Blog Posts 68, 123, 130, and 140 explain how late bedtimes harm your child.


  1. Dr. Marc, I hope you can help! My son is 5.5 months (6 months on 1/21). He has always been a good sleeper and for several weeks was sleeping 12-13 hour stretches with one, sometimes two wake-ups for feeds (he is breastfed). After the holidays, everything changed. He wakes up frequently – sometimes as often as on the hour – and he is quickly soothed with his pacifier, but keeps waking up. Since the holidays we decreased him from 4 naps to 3 and extended his day sleeps so that his first nap is ~2 hours after he wakes, and we try to add 10 mins to each wake window. His naps are slowly extending but are still as short as 30 mins and very occasionally over one hour long. Is this a sleep regression? How can we help him get back on track? Thank you for your help!!

    1. Please read the sections in my book on teething, wake windows, and sleep regression to fully appreciate why these are all bogus concepts. Please describe a typical schedule of naps and bedtimes. Have you read the age-appropriate section of my book?

      1. I did read the age-appropriate section of your book, yes, but am still not sure what is best because if I watch my child and not the clock then I’m putting him to bed more frequently than appears to be recommended because he always looks so tired at the 90-135 min. mark.

        Here is a typical schedule though it varies depending on nap times:

        Wake around 7am
        Nap 1 at 9am typically to 945 am
        Nap 2 around noon typically to 1245pm
        Nap 3 at 3pm typically to 345 pm
        Bedtime around 7pm

        I wonder if he is in need of the “Reset” that you describe in box #4 of blog post 140.

          1. He slows down. He is sometimes fussy and cries, but mostly just gets quiet and low energy around that time. If we do interact with him he might “wake up” a bit and engage, but if we were to leave him alone he’d just sit quietly or start to fuss.

          2. Your description tells you that his sleep tank is near empty (“slows down”, “gets quiet and low energy”, “sits quietly”) or empty (“sometimes fussy”, “starts to fuss”) because the falling asleep time is too late. Read the section on cumulative sleepiness to understand why this causes disturbed night sleep and review drowsy signs to determine when an earlier falling asleep time is best for your son. Does this help?

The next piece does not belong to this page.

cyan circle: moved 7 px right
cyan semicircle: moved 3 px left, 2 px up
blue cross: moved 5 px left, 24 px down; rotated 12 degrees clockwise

  2. Oh – a few other things – he is teething (has 1.5 erupted through so far). On 12/31 he had a terrible night of sleep, as his grandparents were watching him and bedtime was off and he couldn’t settle the rest of the night. On 1/1 he had a full 13 hours with one wakeup, but since then it’s been terrible. And the last thing to note is that he shows drowsy signs very early which is why he was still on 4 naps until recently. He seems to have a high sleep need for his age.

  3. Hi Dr. Weissbluth,

    We’ve been following your books and recommendations to help our son sleep since he’s a newborn. He is 27 months old and sleeps 11 hours solid at night, and takes a 2.5-3 hour nap during the middle of the day. One of the potty training method recommended to us is based on the book by a potty training expert named Jamie Glowacki. With regards to night potty training she recommends fluid restriction few hours prior to sleep, and waking up the toddler 2 times a night to prompt them to pee (until you figure out their night time pee schedule, then go down to 1 time, etc.). Our concern obviously is would this lead to habitual night time waking and sleep debt due to sleep interruptions? If this is indeed not a great approach from your experience, do you have some other recommendation for potty training at night (when day time potty training is completed)? Thank you kindly for your expertise.

    1. Sleep is essential for brain development.
      Toilet training was part of my 40 years pediatric practice: Nobody ever suggested fluid restriction. Opinions and claims, even by ‘experts’ without evidence should be ignored.